EXERCISE INSTRUCTIONS:
1. Answer these questions from the lens forum thread, one answer per line:
(a) At what price per lens does the first post shown say the lenses are selling?
(b) What price does Ron Evers say the lens is now coming up at on that site?
(c) Which camera does ann say she is using?
2. Continue the lens forum thread after its final line.

They are selling those lens for $99 a piece, which is basically a similar price, but can be bought separatly

That was posted a few days ago, so I don't know if they are still available.


----------



## Ron Evers (Feb 5, 2013)

ann said:


> Fellows, this was posted over on the Mu-43.com site
> 
> Unique Photo New Jerseys Camera and Video superstore.....Cameras, Film, Photography, Video Cameras
> 
> ...




Coming up @ $149 on that site now Ann.


----------



## ann (Feb 5, 2013)

Strange, I saw that as well, oh well. Another day late and a dollar short


----------



## ann (Feb 5, 2013)

Ron, what camera are you using that lens on? I checked with Adorma to see if it would work with auto focus and priority modes but got the standard answer, works on most 4/3 cameras, which wasn't the question.

Am not opposed to full manual but thought it would be nice to have a heads up.

I am using a Em5.


----------



## Ron Evers (Feb 6, 2013)

ann said:


> Ron, what camera are you using that lens on? I checked with Adorma to see if it would work with auto focus and priority modes but got the standard answer, works on most 4/3 cameras, which wasn't the question.
> 
> Am not opposed to full manual but thought it would be nice to have a heads up.
> 
> I am using a Em5.

DATA UNDER STUDY:
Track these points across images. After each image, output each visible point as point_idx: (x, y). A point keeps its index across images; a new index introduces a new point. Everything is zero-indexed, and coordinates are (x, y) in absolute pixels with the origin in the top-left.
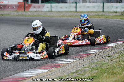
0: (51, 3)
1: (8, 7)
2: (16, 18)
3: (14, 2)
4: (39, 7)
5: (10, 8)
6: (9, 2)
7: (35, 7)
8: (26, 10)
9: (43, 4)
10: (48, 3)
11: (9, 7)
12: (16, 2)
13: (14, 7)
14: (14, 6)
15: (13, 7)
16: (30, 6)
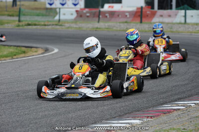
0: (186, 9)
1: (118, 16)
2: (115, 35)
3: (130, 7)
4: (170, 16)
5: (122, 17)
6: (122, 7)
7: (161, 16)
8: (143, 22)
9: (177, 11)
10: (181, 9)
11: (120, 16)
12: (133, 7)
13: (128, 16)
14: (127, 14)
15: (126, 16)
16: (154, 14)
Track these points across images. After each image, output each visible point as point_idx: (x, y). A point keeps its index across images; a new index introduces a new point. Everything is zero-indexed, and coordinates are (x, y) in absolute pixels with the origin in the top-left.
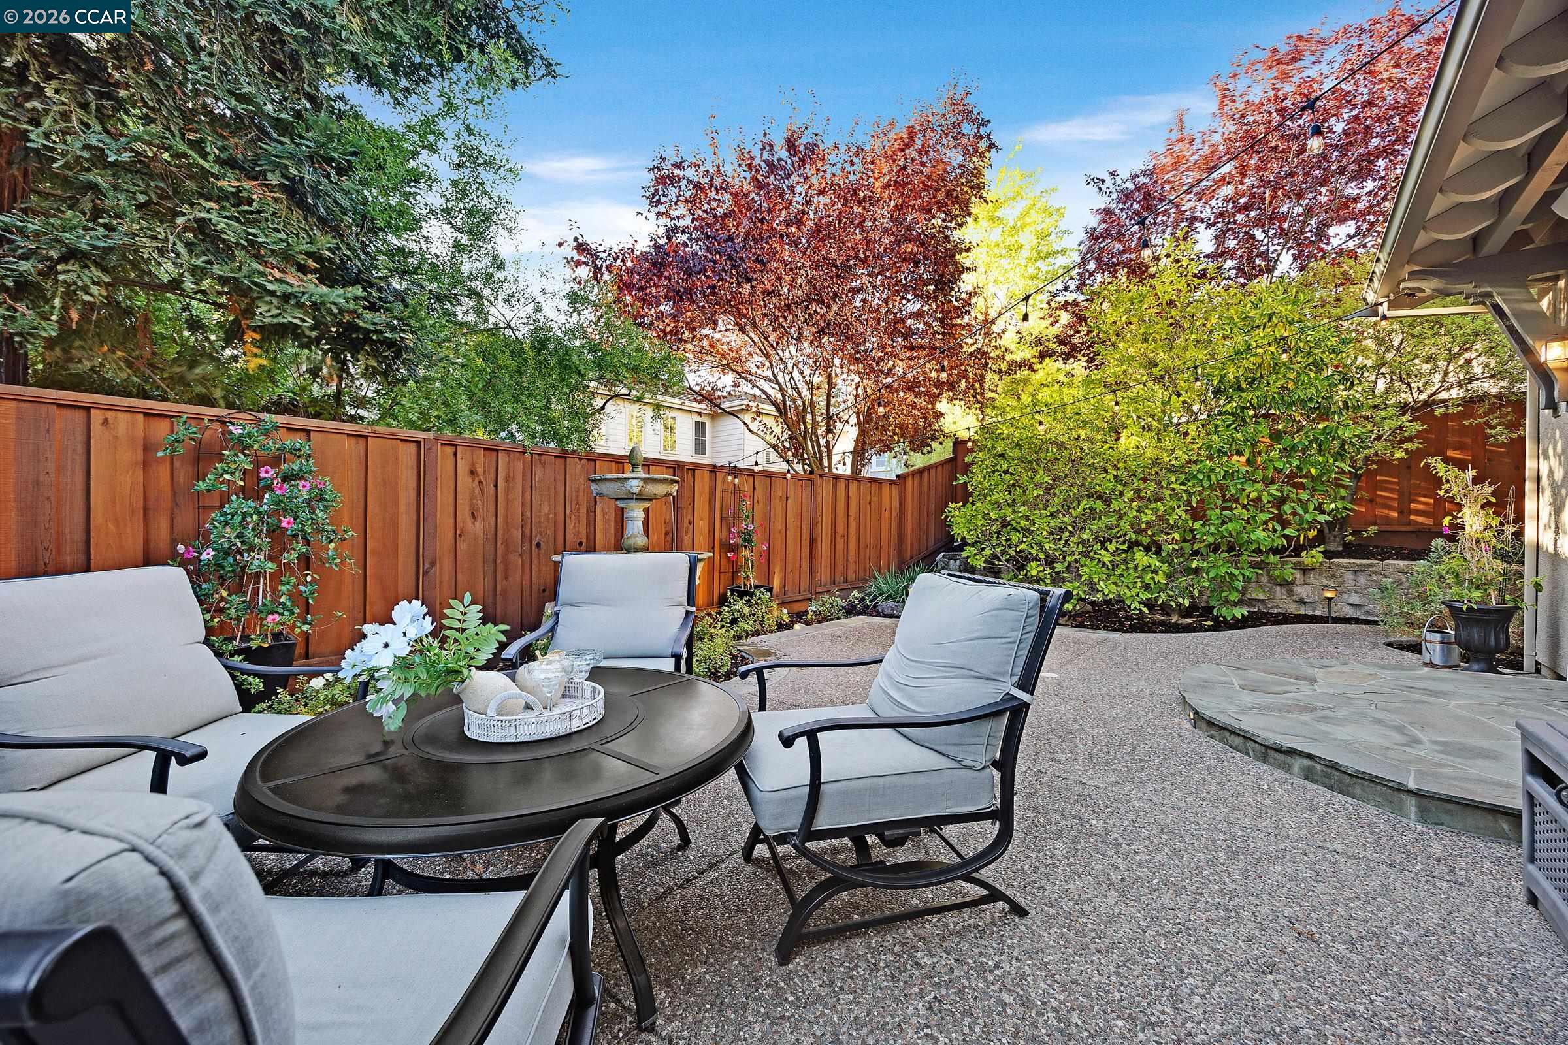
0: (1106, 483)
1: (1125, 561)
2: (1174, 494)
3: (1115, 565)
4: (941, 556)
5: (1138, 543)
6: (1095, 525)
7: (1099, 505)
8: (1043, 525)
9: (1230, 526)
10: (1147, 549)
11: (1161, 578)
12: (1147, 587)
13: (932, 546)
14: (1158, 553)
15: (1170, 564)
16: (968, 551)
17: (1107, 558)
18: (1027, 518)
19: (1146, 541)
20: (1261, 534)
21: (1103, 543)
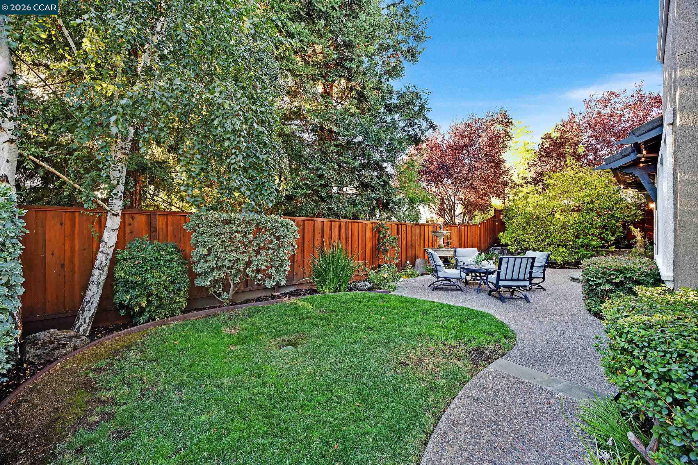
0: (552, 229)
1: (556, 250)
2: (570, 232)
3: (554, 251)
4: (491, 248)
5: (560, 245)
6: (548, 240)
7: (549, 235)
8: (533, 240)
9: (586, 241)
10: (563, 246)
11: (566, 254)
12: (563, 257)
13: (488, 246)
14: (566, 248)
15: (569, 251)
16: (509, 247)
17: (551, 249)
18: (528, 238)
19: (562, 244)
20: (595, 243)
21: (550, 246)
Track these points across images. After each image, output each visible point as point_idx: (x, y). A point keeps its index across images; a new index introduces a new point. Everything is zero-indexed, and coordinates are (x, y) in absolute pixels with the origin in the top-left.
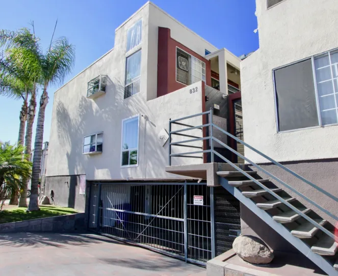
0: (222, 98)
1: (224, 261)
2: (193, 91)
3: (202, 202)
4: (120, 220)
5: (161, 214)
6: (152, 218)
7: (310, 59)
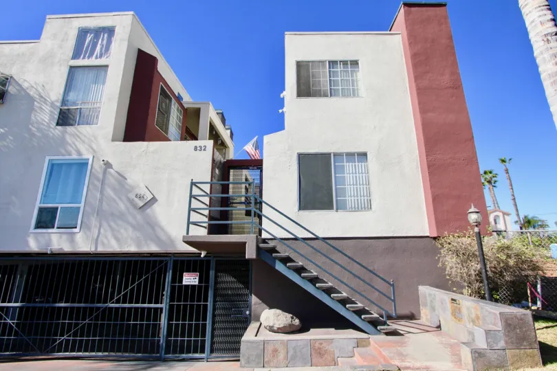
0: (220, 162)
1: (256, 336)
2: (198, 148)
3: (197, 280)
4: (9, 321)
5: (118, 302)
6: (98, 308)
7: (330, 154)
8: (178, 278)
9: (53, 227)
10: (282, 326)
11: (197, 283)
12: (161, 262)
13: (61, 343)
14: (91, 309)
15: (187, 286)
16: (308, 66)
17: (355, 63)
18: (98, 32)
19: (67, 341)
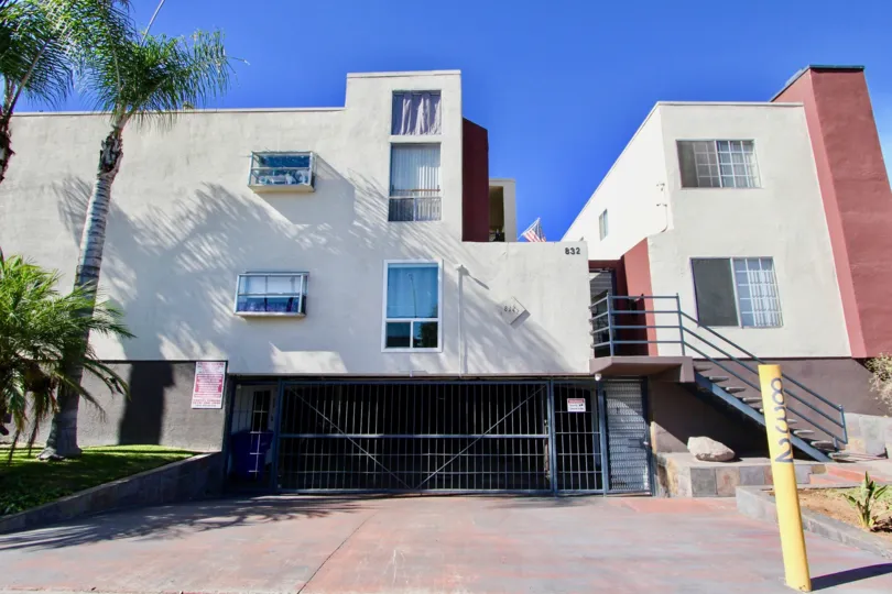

ANSWERS GIVEN:
1.
(a) $99 a piece
(b) $149
(c) An Em5

2.
Assuming you are asking about the Sigma 19 or 30/2.8, they act the same as a native Oly or Pana lens on µ4/3 cameras.  I am using both Pana G1, GF1 & Oly E-M5.  The only thing you will note of difference is that the cameras take longer to wake up with these lenses.  The 19 is very fast to focus & is also sharp in the centre wide open.


----------



## ann (Feb 6, 2013)

Thanks, that was my assumption, but then you know what they say about doing that


----------



## daggah (Feb 10, 2013)

I spent the weekend up in Seoul with my D7000 and a bag full of 2.8 zoom lenses, a fisheye, and my heavy Slik tripod.  I got back yesterday.

Last night...OM-D ordered.  I have a silver one with 12-50 lens, Panasonic 25 1.4, and an Olympus 40-150 zoom on the way.  Now the hard part will be to resist the temptation to expand the system any further, but I don't think I will other than maybe nabbing some cheap old lenses for adapted use.

Am I getting rid of my Nikon?  No, absolutely not.  But it'll be very nice to have a second system that's small and portable.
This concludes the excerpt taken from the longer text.